Sunday, September 27, 2009

So, more catch-up:

Tuesday I mostly spent with Hannah, the German assistant. We met up with some of the other assistants in Croix-Rousse, where there's a big outdoor market. One side of the street is food, and the other side is . . everything, more or less. It's really long. I'm planning to head back there at some point and take my time there - most of it is junk, but among other things they have pretty cheap kitchen stuff, so depending on my living situation that could come in really handy.

After wandering the market and getting lunch, everyone else had places they needed to be, so Hannah and I wandered around the Croix-Rousse area a little longer and then headed back to the 9th to François' place. Neither of us had really had a chance to cook at all since getting here (she's been staying at a hotel until her new room frees up), so we headed to the supermarket and made pasta with veggies. Since he just moved, François doesn't really have much in the way of kitchen stuff, which makes me laugh because when he was at UVA he liked to talk a lot about how Americans don't cook and it's so much better in France. And now I come to France ready to cook, and he has nothing for spices except salt, pepper and parsley. Even so, it was tasty, and the three of us got along well and had a multi-lingual dinner.

There was a really funny moment when we were cleaning up afterward, and François was trying to put away the pot we had used, which he keeps on the top shelf (where I can't reach things at all). He was barely able to reach it, so Hannah said "let me - I'm taller than you" (which is true, but not by more than an inch or so). The look he gave her was priceless: almost offended, but laughing . . . but still, a little offended . . but laughing. So she goes "oh, sorry, I forgot - boys are always taller than girls." :D


After she headed home, François and I headed out to meet up with some of his friends from "cop school." There are a bunch of small boats that are permanently docked on the shore of the Rhône, and several of them are bars or restaurants or cafes. The view around there is really beautiful.


I had fun, but I think bars must be the origin of the myth that foreigners will understand you if only you shout loud enough - it was so loud there, I kept thinking that I might know what was being said if only I could hear at all. But everyone was really sweet, and I ended up talking to a girl named (I think) Mathilde, who did a year abroad in Boston during high school. We wound up talking about prom, hehe. There was also a girl named Yasmine who was really excellent at speaking slowly and using simple words to get things across to me.
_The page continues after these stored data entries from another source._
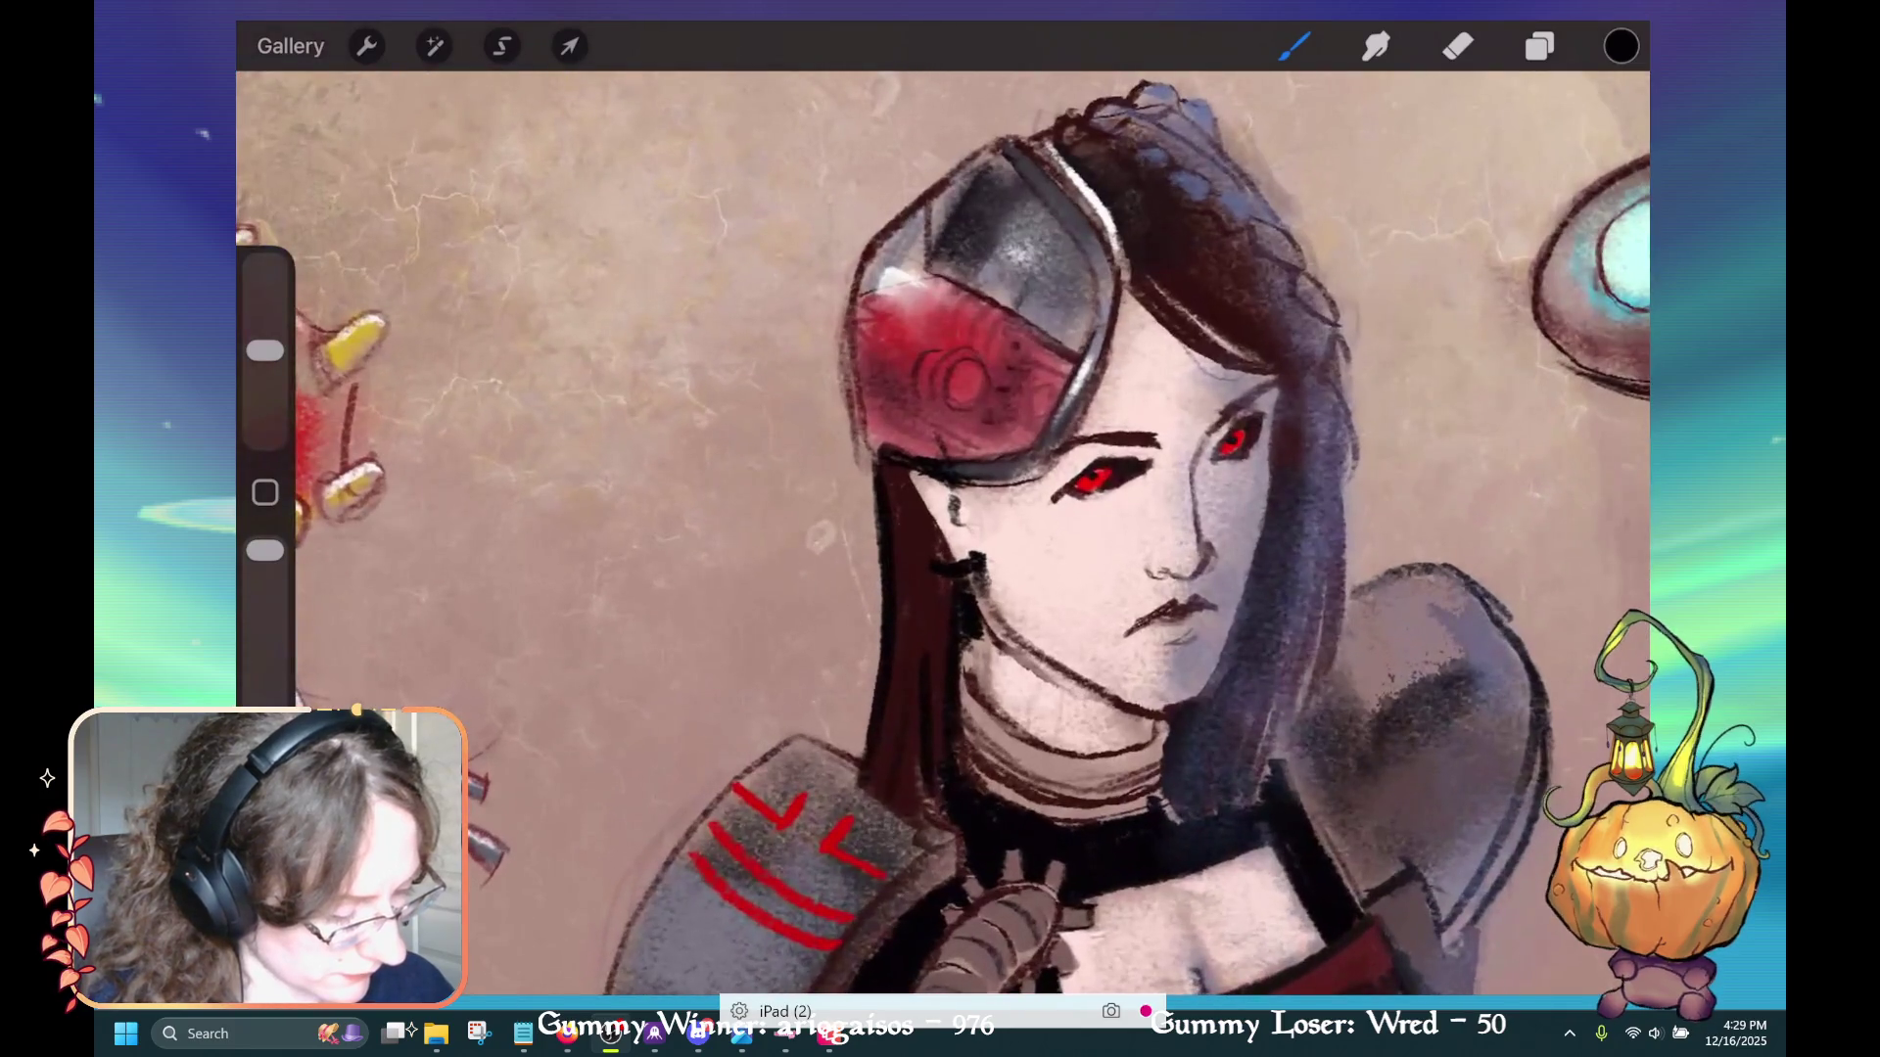
left_click(1083, 532)
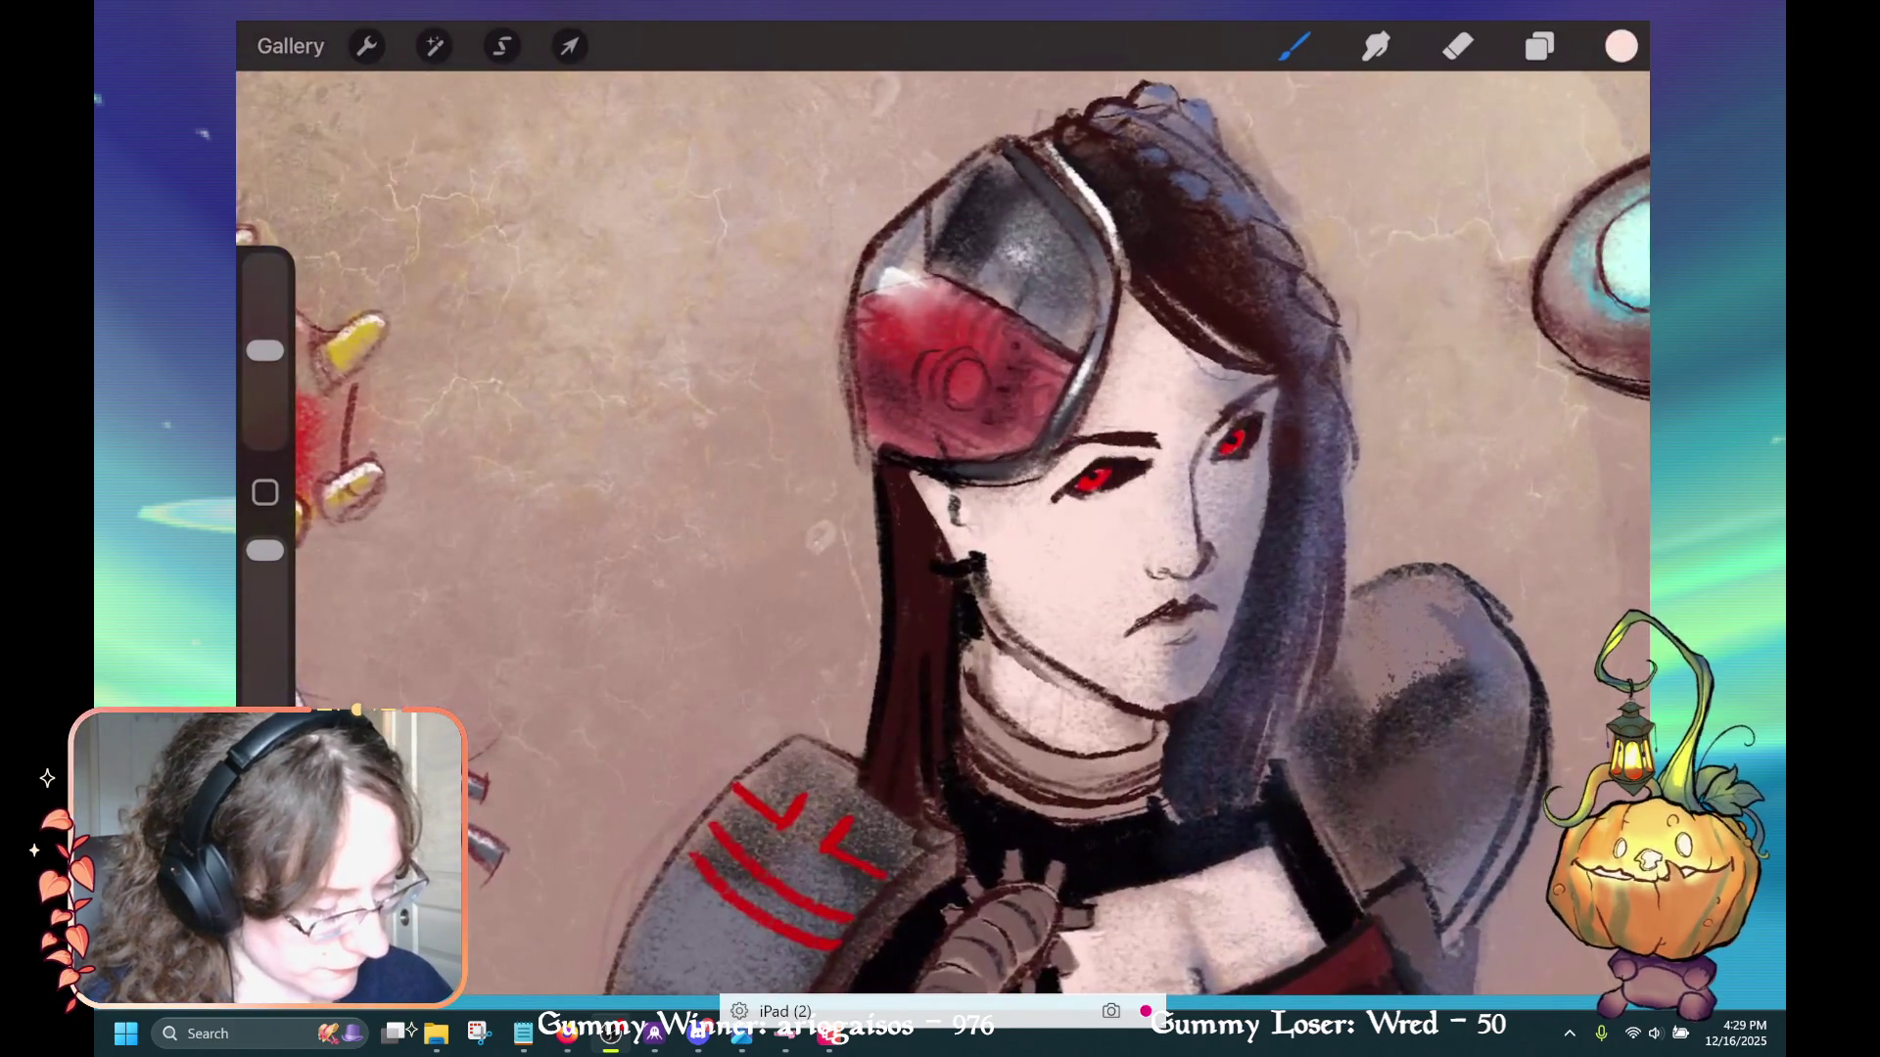
mouse_move(893, 466)
left_mouse_down()
mouse_move(928, 537)
mouse_move(917, 474)
mouse_move(960, 492)
mouse_move(909, 468)
left_mouse_up()
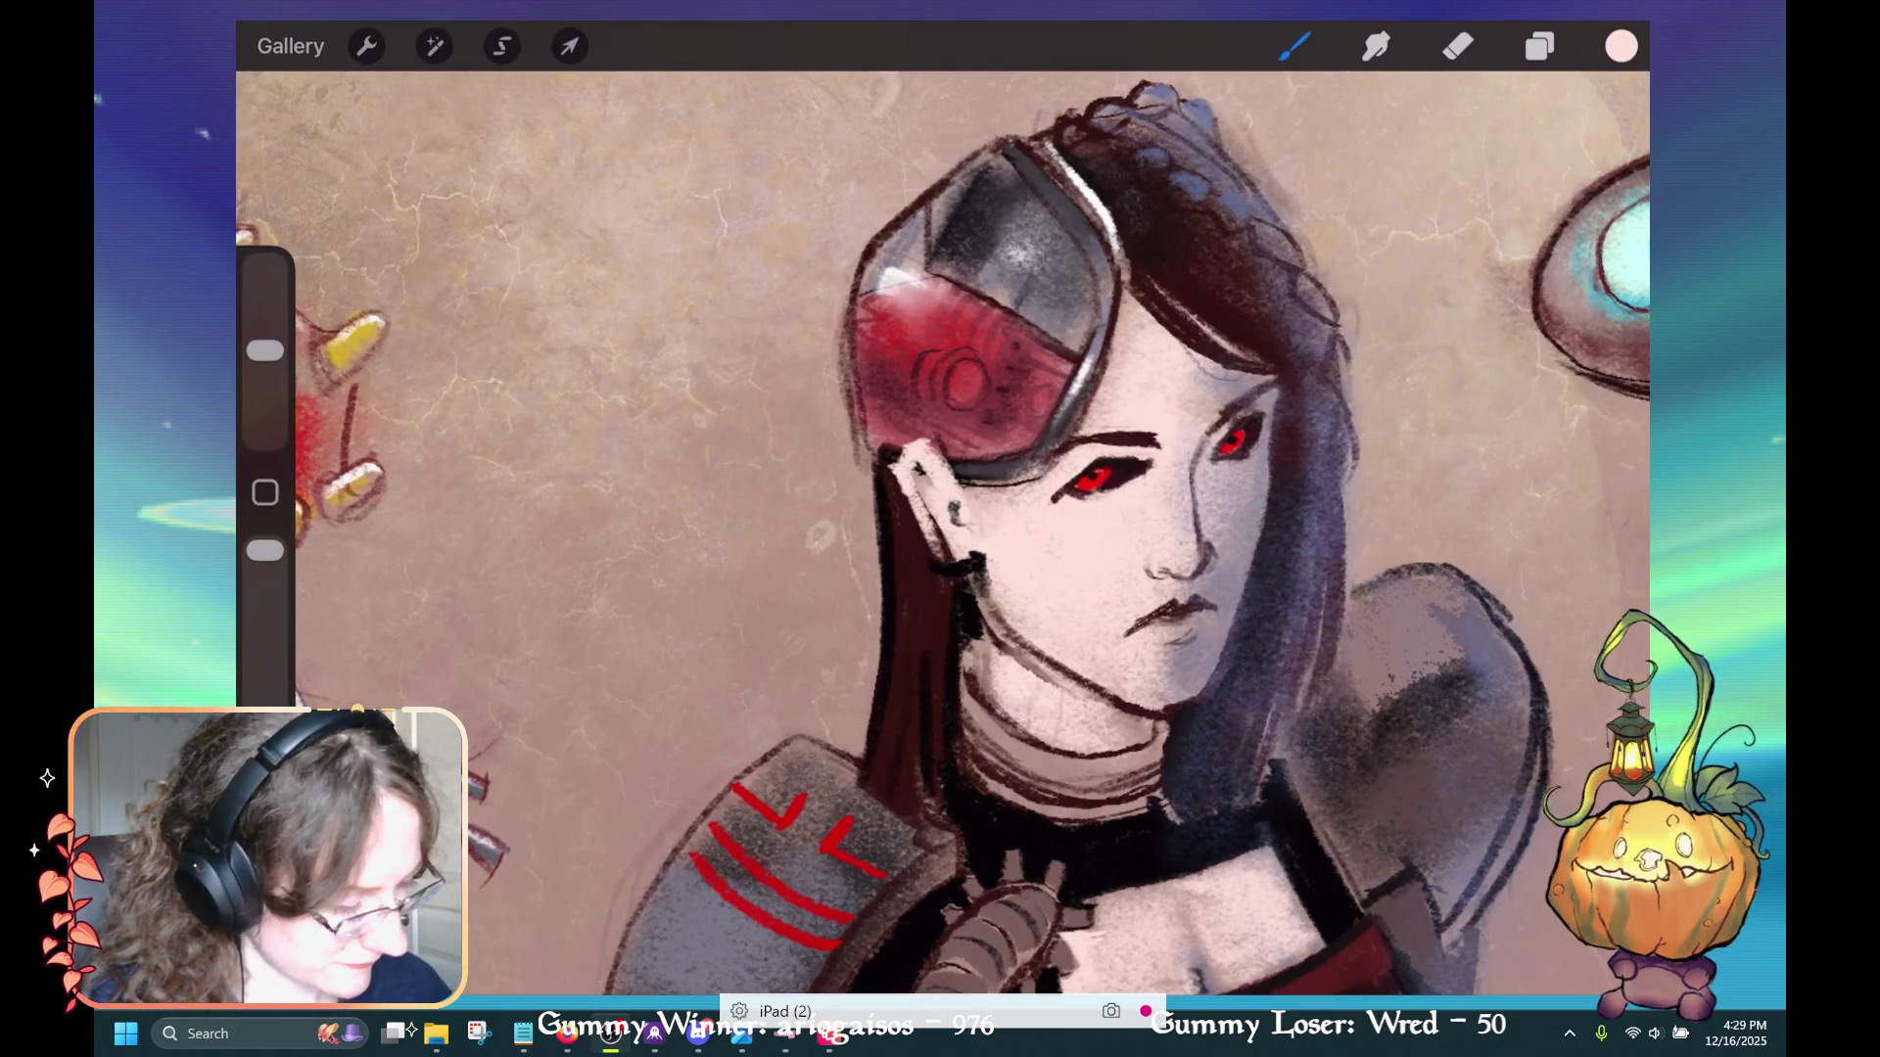
Browse the colour palettes and choose black from Grayscale
left_click(1621, 46)
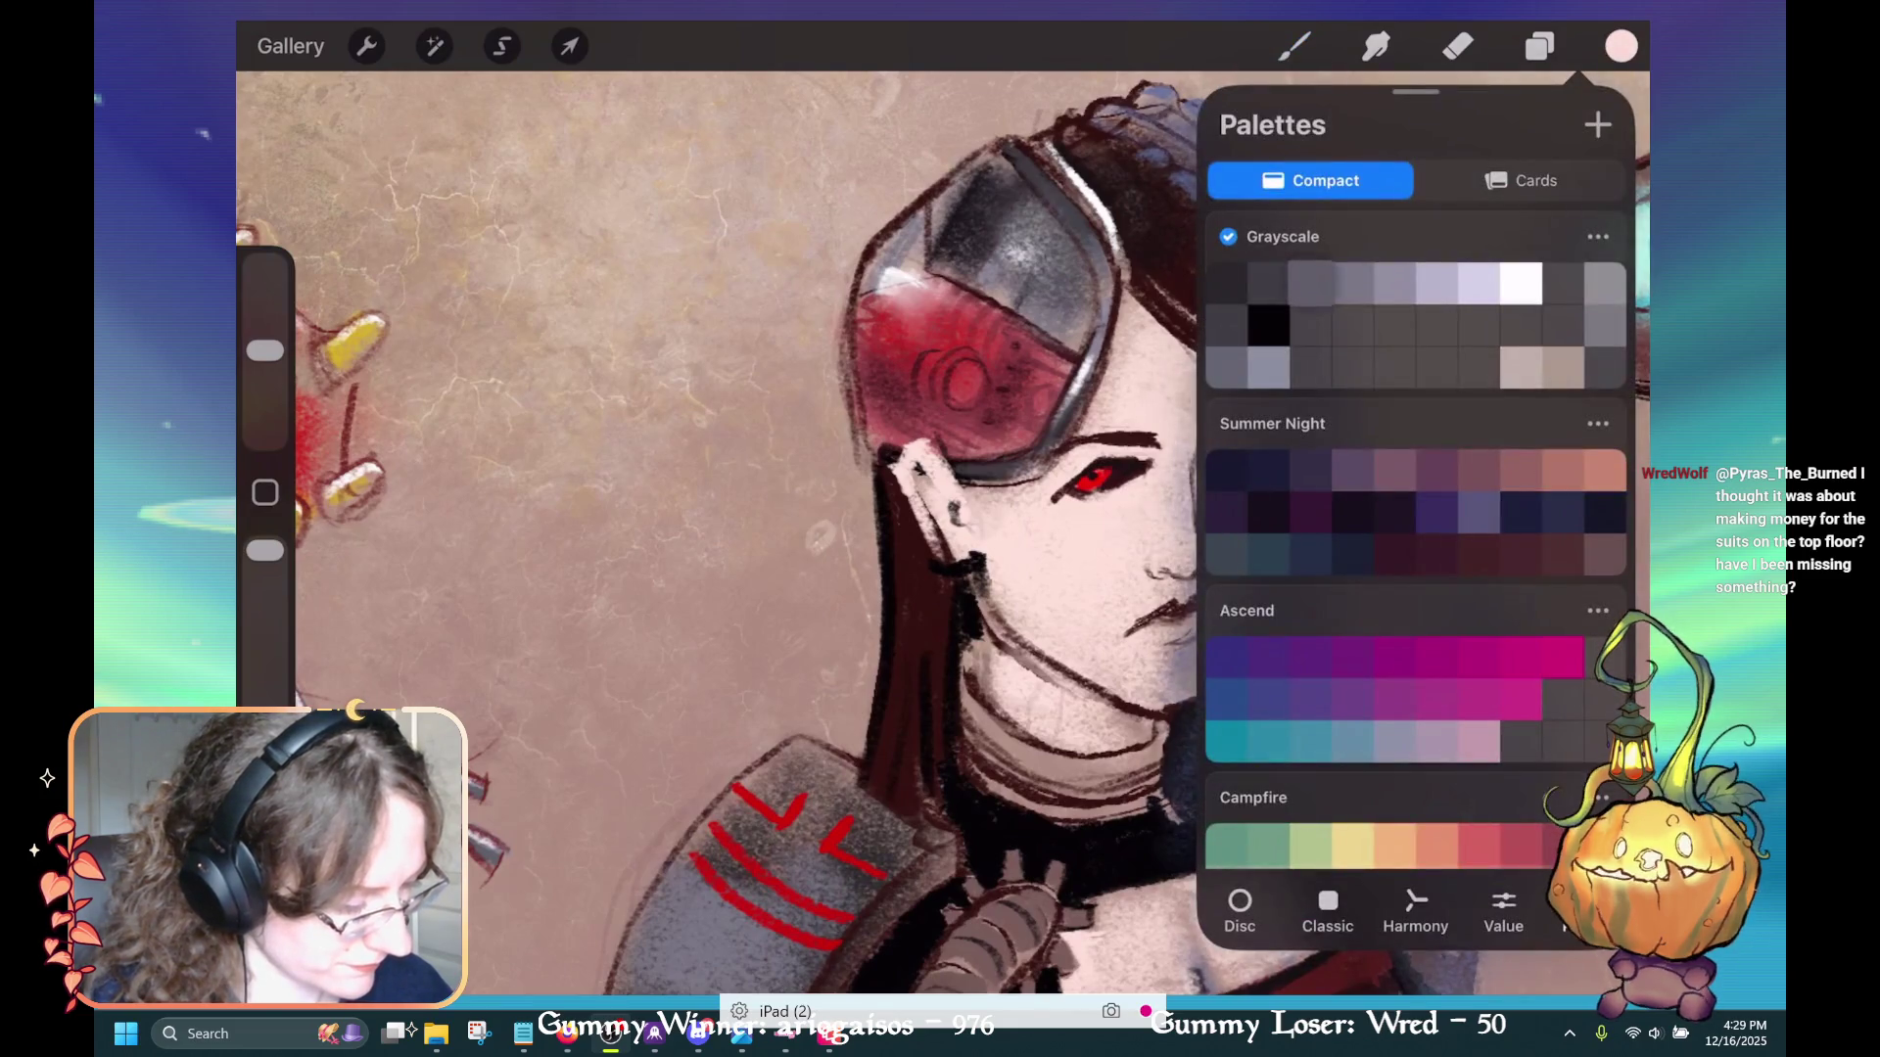
scroll(1415, 540, "up", 3)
I really appreciated that - it's a skill of mine, when I'm speaking English to non-native speakers, but I've found that it's fairly rare, generally speaking. Most people will slow down at first, but soon they forget and speed back up again, or get bored or whatever. But she told me a really funny story about how one of the other guys they go to school with had been practicing CPR that morning, and did chest compressions so hard that he actually broke the mannequin. Hopefully I won't need CPR while I'm here . . .

Wednesday night there was a dinner party thrown by two other assistants, which was really nice of them. It was nice to get to know people a little more and to chat in English, though I know I really should stop seeking that out soon. It ended fairly early because the hosts had somewhere to be early in the morning, so four of us headed out to find somewhere to spend the evening (and drink the leftover bottle of wine our hosts had pressed on us). Me, Hannah, and then Michael (or Mickaël as he spells it when he's here, because he refuses to be "Michel") from Australia, and Bérénice from Lyon (she was a French assistant in Scotland a few years ago, and remembers that it was difficult at first, so she hangs out with the language assistants when they come here to make things a little smoother).

The riverbank in the same general area where I'd been with François and his friends the night before is a popular evening hangout, so we sat on the steps to drink our wine and chat in three languages. Michael speaks good German (and I think Bérénice does too, though I can't remember for sure) so once he realized that the rest of us did too, sticking to one language became a completely lost cause. The base language was English, but random words in every sentence kept coming out in other languages. It was really funny, and fun. I don't have all that many multilingual friends back home.

Hannah's blog is in German, but you can see some pictures here. The first one is Bérénice, then Hannah and Michael ("Kamin" means fireplace - in her blog she mentions the fact that she and Michael kept almost falling into the fire pit behind them), then all four of us, then a shot of us walking on the riverside.

A theme of the night was "seeing the elephant," and not in the metaphorical sense I've just learned about from Stryer. In the picture above, in the distance to the left of the dome, you can kind of see the cathedral Fourvière. It's tiny above, but In person you can see it really clearly. Here's a picture (which I didn't take) of it during the day:

So Michael started telling us that when he went on a tour of it, the first thing the guide said wasn't some historical fact or anything about the craftsmanship, but rather: "Everyone says it looks like an upside-down elephant." Bérénice (being from Lyon) agreed, but Hannah and I couldn't see it, and spent the rest of the evening trying to no avail to see the elephant.

Side note: On the way back to the metro (or métro if you want to be French about it), we stopped into a McDonalds to use the bathroom. Did you know that in the rest of the world, they don't pump out that awful nauseating smell?! It smelled like a normal place! It's the little things.

This is too long, so the rest is going into another entry.